◆ Instructions for the task: Return the listing exactly, please; no pictures.

◆ The data:
========================
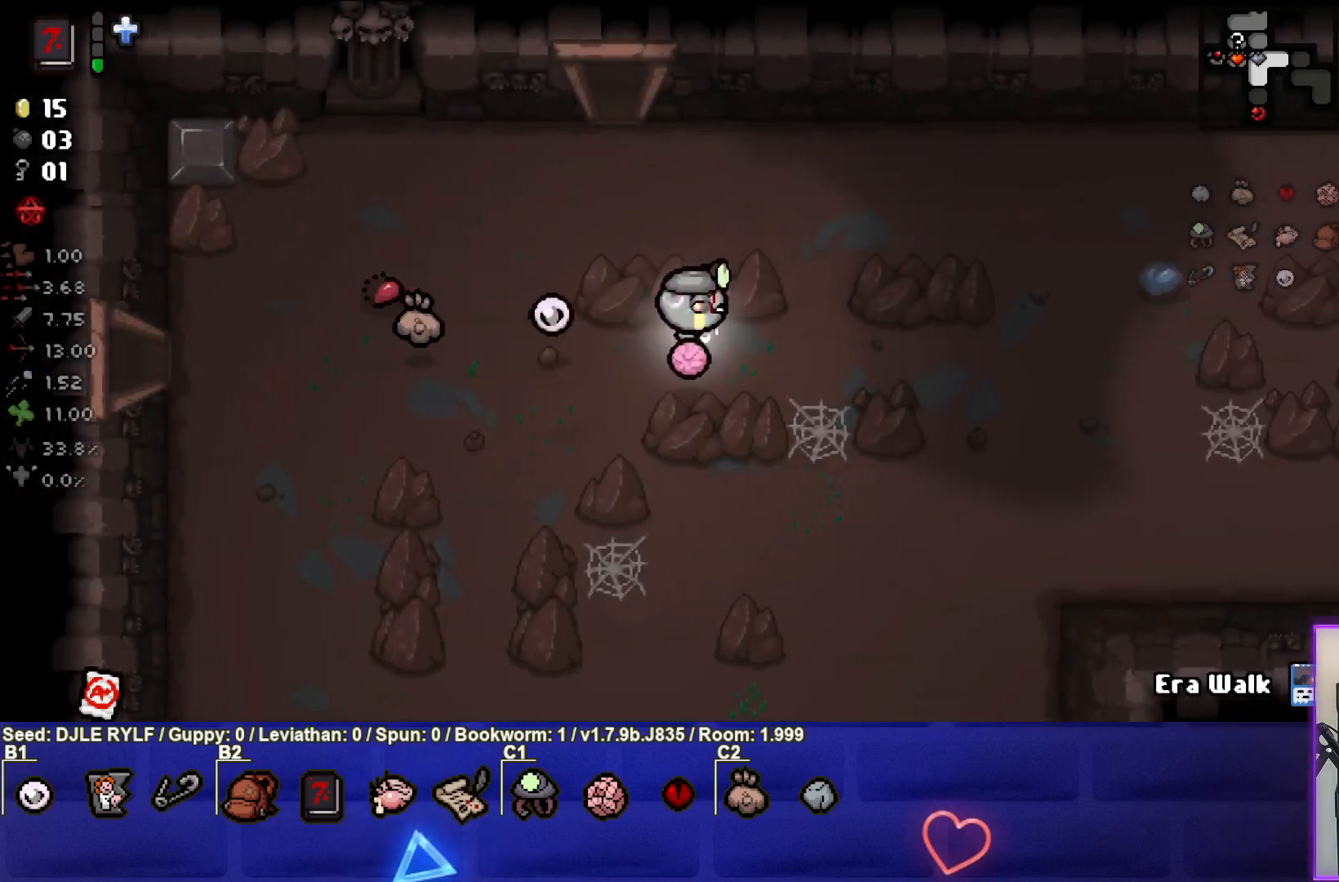
{"buttons": [], "left_stick": "right", "right_stick": "center", "events": []}
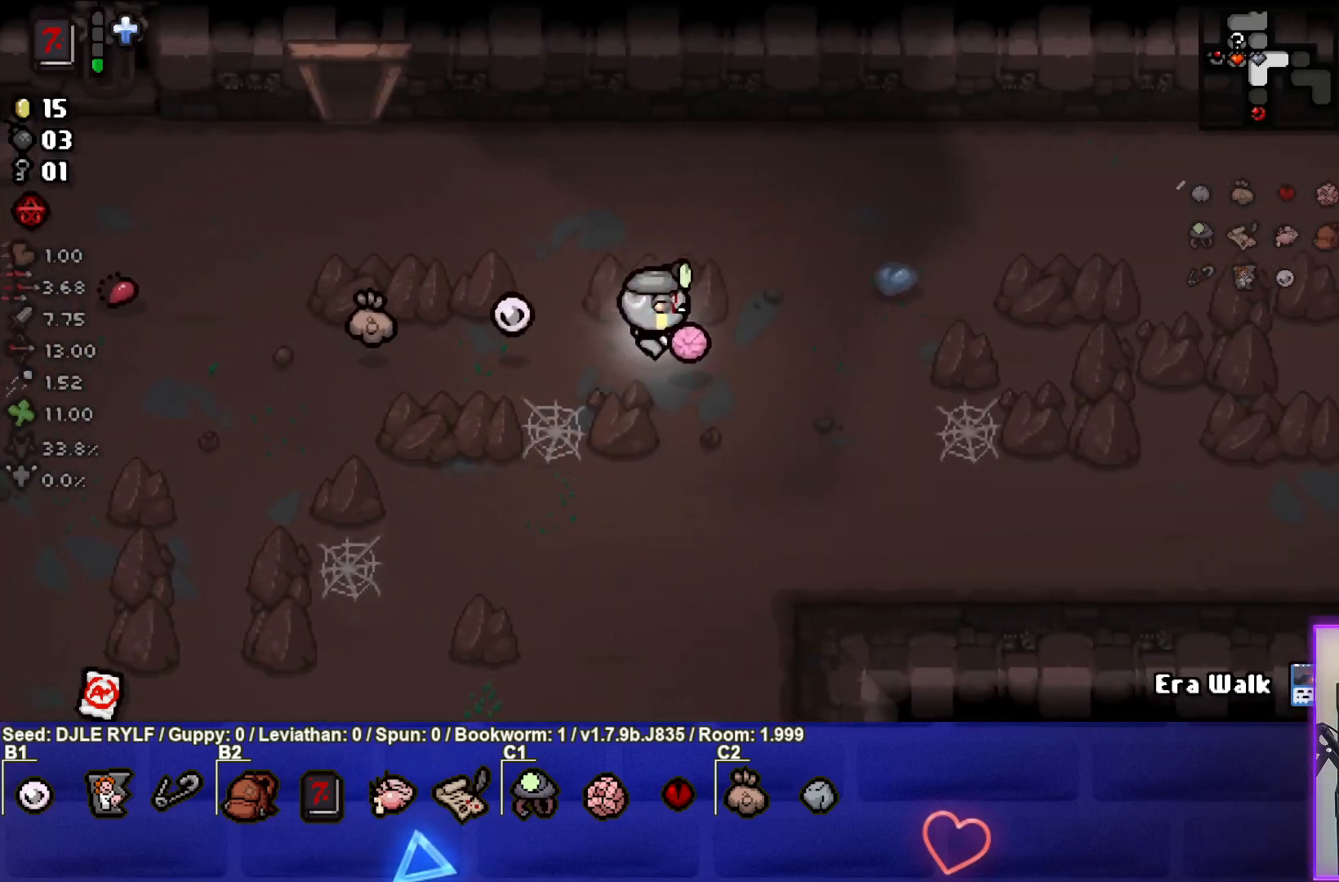
{"buttons": [], "left_stick": "down-right", "right_stick": "center", "events": [[100, "left_stick", "down-right"]]}
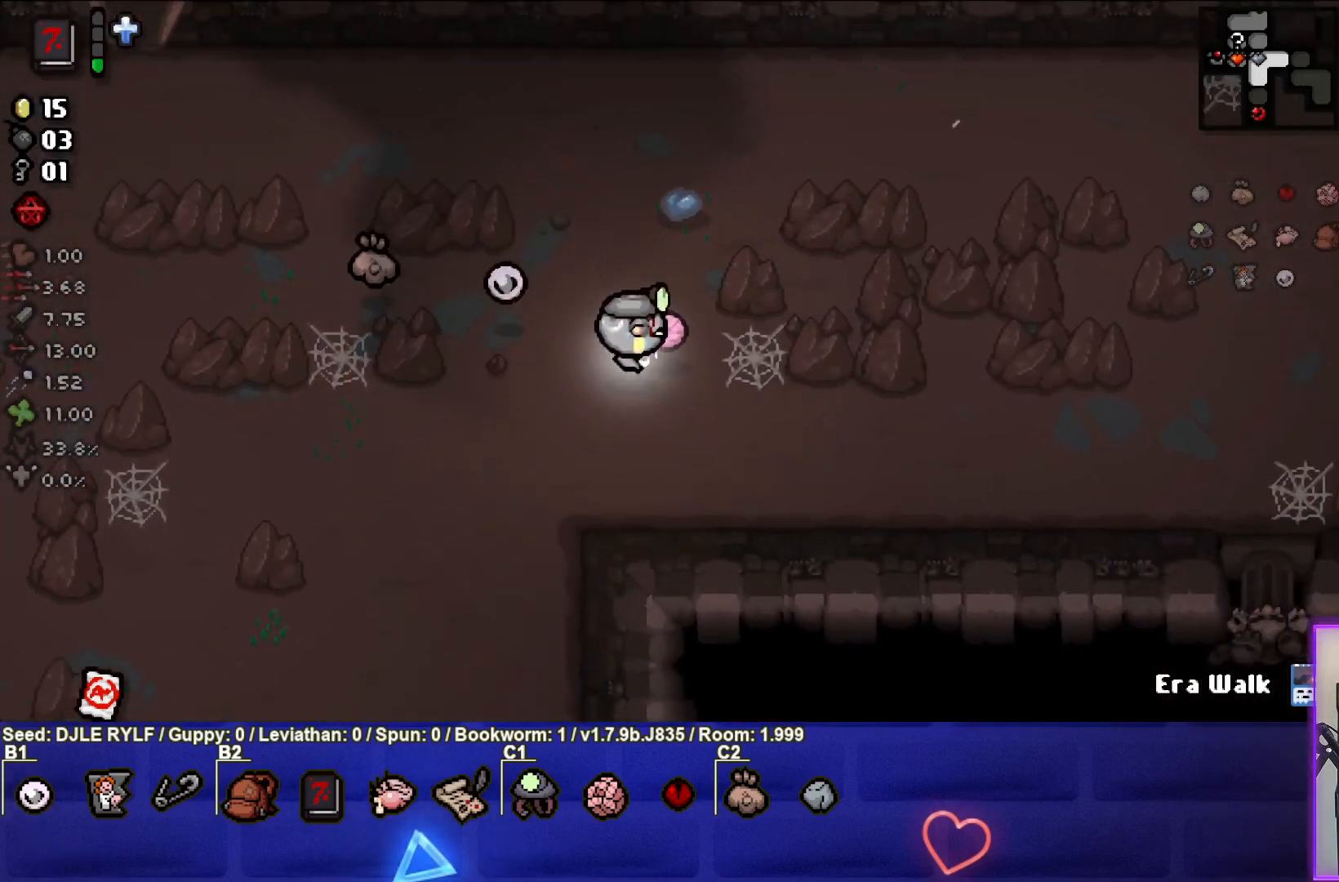
{"buttons": [], "left_stick": "right", "right_stick": "center", "events": [[317, "left_stick", "right"]]}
========================
◆ Result of the exercise:
{"buttons": [], "left_stick": "right", "right_stick": "center", "events": []}
{"buttons": [], "left_stick": "down-right", "right_stick": "center", "events": [[100, "left_stick", "down-right"]]}
{"buttons": [], "left_stick": "right", "right_stick": "center", "events": [[317, "left_stick", "right"]]}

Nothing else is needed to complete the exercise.